A few minutes later, as the rest of our group followed, the young woman came tearing back towards us in a state of panic; she was terrified of what might be looming in the long cuts of grass. Okinawa is known for its indigenous and potentially lethal “habu” snake, and, like it or not, the prospect of crossing paths with one is a reality for local trail runners. The woman yelled, “You girls are crazy!” as she high-tailed it back to the safety of her car.
Really? Are we crazy? Do we love our sport so much that we have become blinded to its dangers? Or are we simply more willing than others to take risks?
Trail running can result in bold and positive changes in the lives of those who truly embrace it. I read an excerpt recently from the book Running the Edge: Discovering the Secrets to Better Running, in which the authors implied that the majority of adults will end up settling for “average”—or, in other words, mediocre—lives. Trail running does not allow for mediocrity, since every run involves elements of surprise, vigor and risk.
As I think about this concept and how it applies to my own life, I hope that it spills over into the lives of my children. My oldest is a high-school graduate, currently working in the field of event management but also considering possible college options. Strange as it may sound, I’m not entirely in favor of her falling in line with the mainstream order of things—which, for a female high-school graduate, generally involves going straight to college, followed by the pursuit of a good job, a successful spouse, a family and, of course, material wealth and career advancement.

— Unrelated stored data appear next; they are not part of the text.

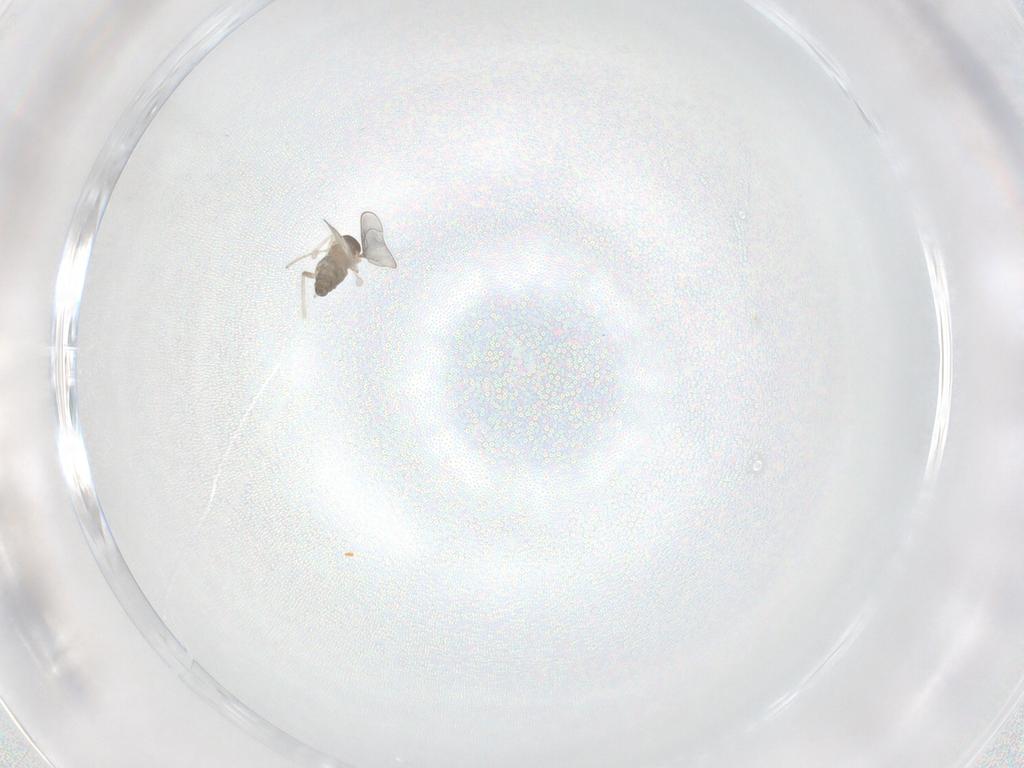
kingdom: Animalia
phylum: Arthropoda
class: Insecta
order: Diptera
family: Cecidomyiidae
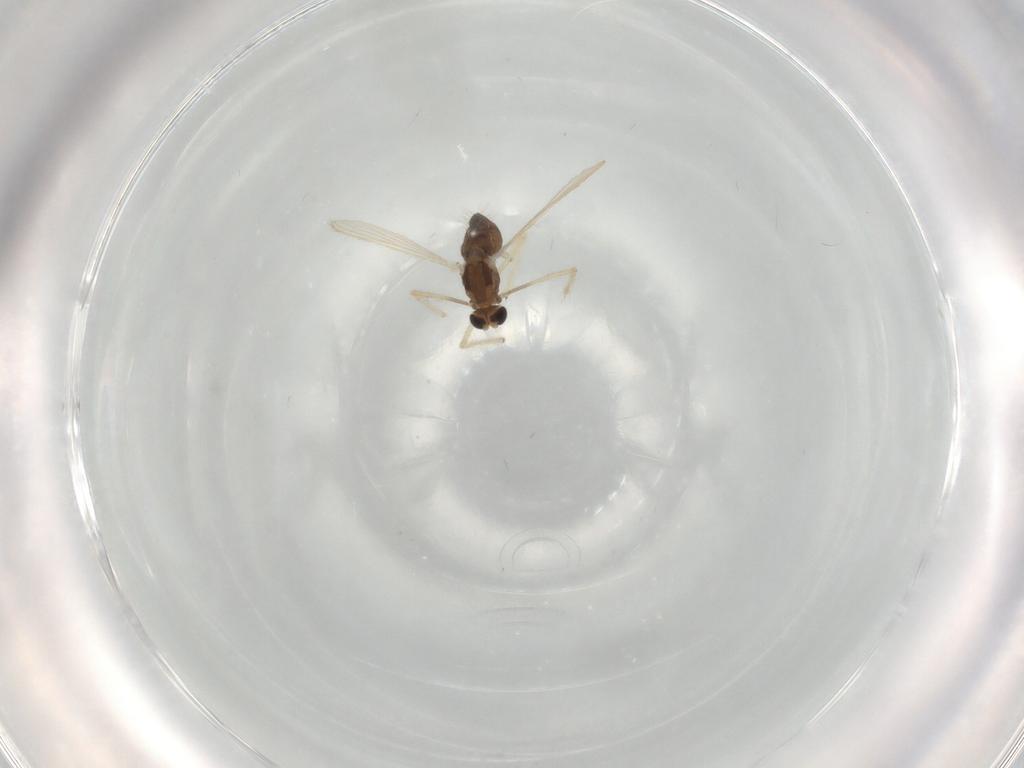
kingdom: Animalia
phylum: Arthropoda
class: Insecta
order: Diptera
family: Chironomidae
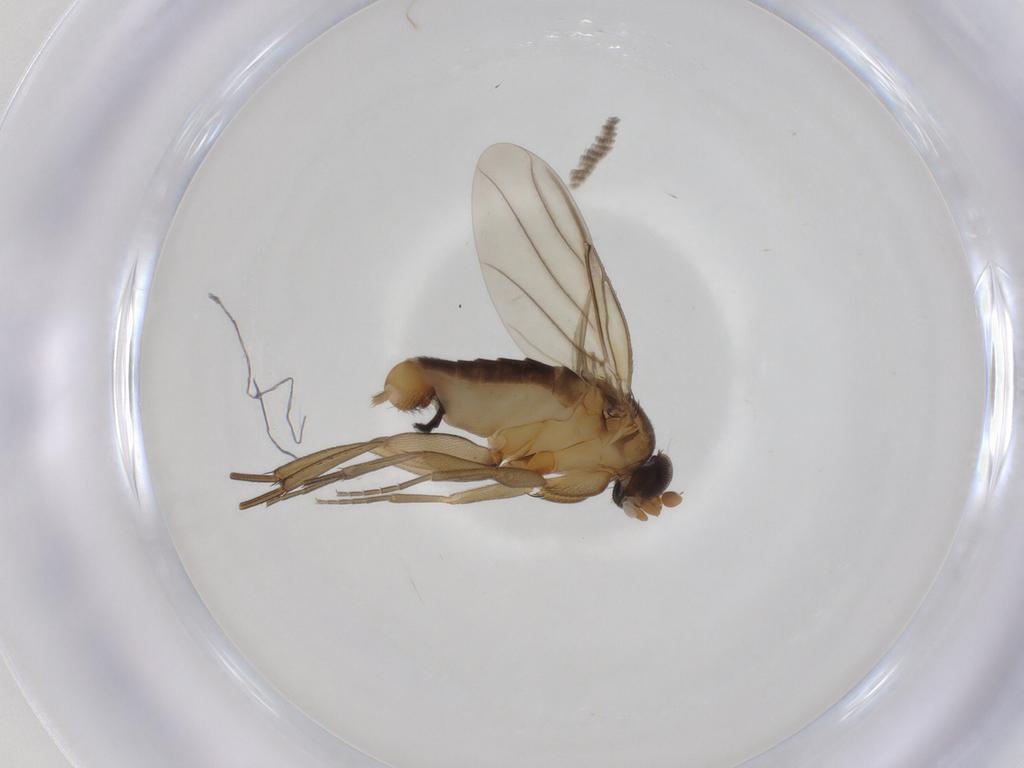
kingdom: Animalia
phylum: Arthropoda
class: Insecta
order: Diptera
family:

What I do favor for her, and for my younger daughter, is a life that’s constantly evolving by order of what’s meaningful and purposeful to them, as opposed to what society expects of them. I want to encourage them to risk following different and “scary” paths, if that’s what it takes to reach their goals. Many of their peers will choose to stare at their hopes and dreams from afar, too afraid to move towards them. I hope, however, that my daughters will acknowledge the poisonous snakes, the dangerous rock crevices and the hidden tree roots, and recognize that they are merely obstacles and not roadblocks.
Such is life for the trail runner. Every path traveled is full of obstacles that threaten to stop us in our tracks. Yet, diverting to a safer, more traveled path that leads to an “average” destination simply isn’t an option.